J’ai ensuite été lire les journaux et je me suis repu avec une sorte de rage amère de tous les détails de nos malheurs.

J’ai passé toute l’après-midi avec ma pauvre fille et mes chers petits-enfants. Il est décidé qu’ils partent demain pour Laval….. Je les ai quittés le soir, la mort dans l’âme.

Lundi 5.

Dès 7 heures, j’étais à ma fenêtre pour voir passer le convoi du chemin de fer qui emporte à Laval tout ce que j’ai de plus cher. B…[3] vient de venir et m’a raconté tout ce qui s’est passé dans Paris, où il était allé hier soir : l’envahissement de la Chambre, le Gouvernement provisoire, la proclamation de la République et tous les mouvements du peuple. Qu’est-ce que tout cela va devenir ? Comment le reste du pays va-t-il accepter tout cela ? Oh ! pauvre France, dans quelle terrible passe tu te trouves !

Rien de nouveau dans le reste de la journée.
⁂
■ Questions à traiter:
1. Relevez dans l'extrait fourni tous les événements survenus à Paris que B… est venu raconter le lundi 5.
2. Répondez brièvement à chaque question sur l'extrait fourni :
(a) Vers quelle ville partent la fille et les petits-enfants ?
(b) Dès quelle heure l'auteur se tient-il à sa fenêtre le lundi 5 ?
(c) Où B… s'était-il rendu la veille au soir ?
3. Rédigez la suite de l'extrait fourni, à partir de sa dernière phrase.

■ Données fournies:
⁂
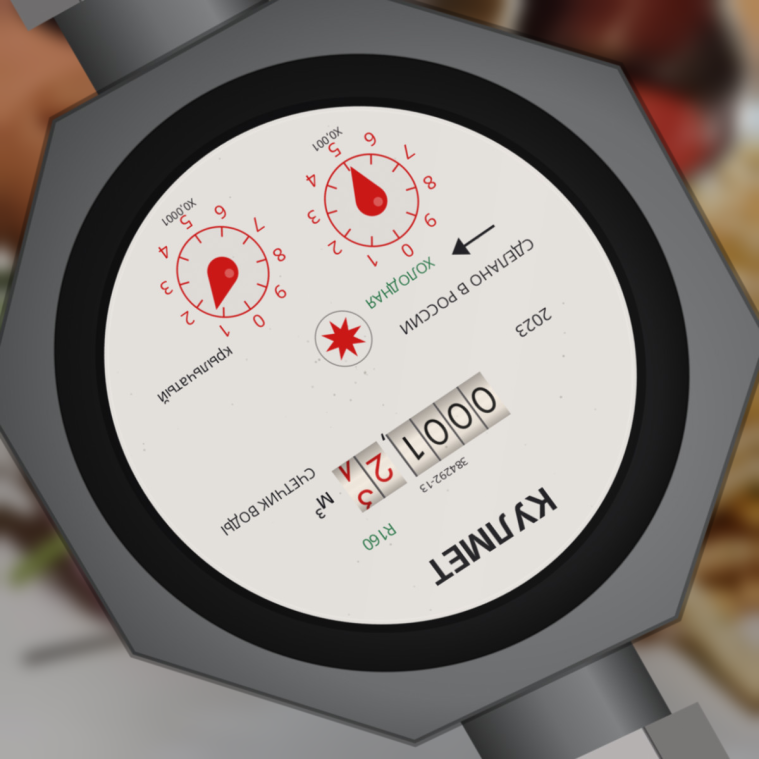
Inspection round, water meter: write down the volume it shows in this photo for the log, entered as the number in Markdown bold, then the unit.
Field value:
⁂
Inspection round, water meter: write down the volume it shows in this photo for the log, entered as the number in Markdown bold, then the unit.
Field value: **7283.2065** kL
⁂
■ Réponses aux questions:
1.
- l'envahissement de la Chambre
- le Gouvernement provisoire
- la proclamation de la République
- tous les mouvements du peuple

2.
(a) Laval.
(b) Dès 7 heures.
(c) À Paris.

3.
Mardi 6.

Quelles nuits l’on passe et quelles terribles pensées viennent vous assiéger dès que l’on est éveillé ! Je viens de voir arriver un grand nombre de soldats revenant de Sedan. Ils sont hâves, les vêtements en lambeaux, sans souliers, pouvant à peine se traîner. Je n’ai pu m’empêcher de pleurer en les voyant. J’ai pensé à mon fils, dont je n’ai aucune nouvelle et qui est avec le maréchal Bazaine ; je me le représentais comme les malheureux que j’avais sous les yeux, si toutefois il vit encore. J’ai passé une heure à lire les journaux et à me repaître des affreuses nouvelles qu’ils contiennent….. En revenant chez moi…, je me suis trouvé au milieu d’officiers de toutes sortes de régiments, revenant aussi de l’armée de Mac-Mahon ; tous il étaient démoralisés et regardaient la continuation de la lutte comme impossible….. Ce soir, les médecins de la ville se sont réunis à la Bibliothèque ; ils ont décidé de faire une ambulance sédentaire dans laquelle ils seraient tous réunis pour secourir les blessés et les malades et de faire un appel à tous ceux qui voudraient les aider dans cette œuvre charitable, comme aides et infirmiers.

Mercredi 7.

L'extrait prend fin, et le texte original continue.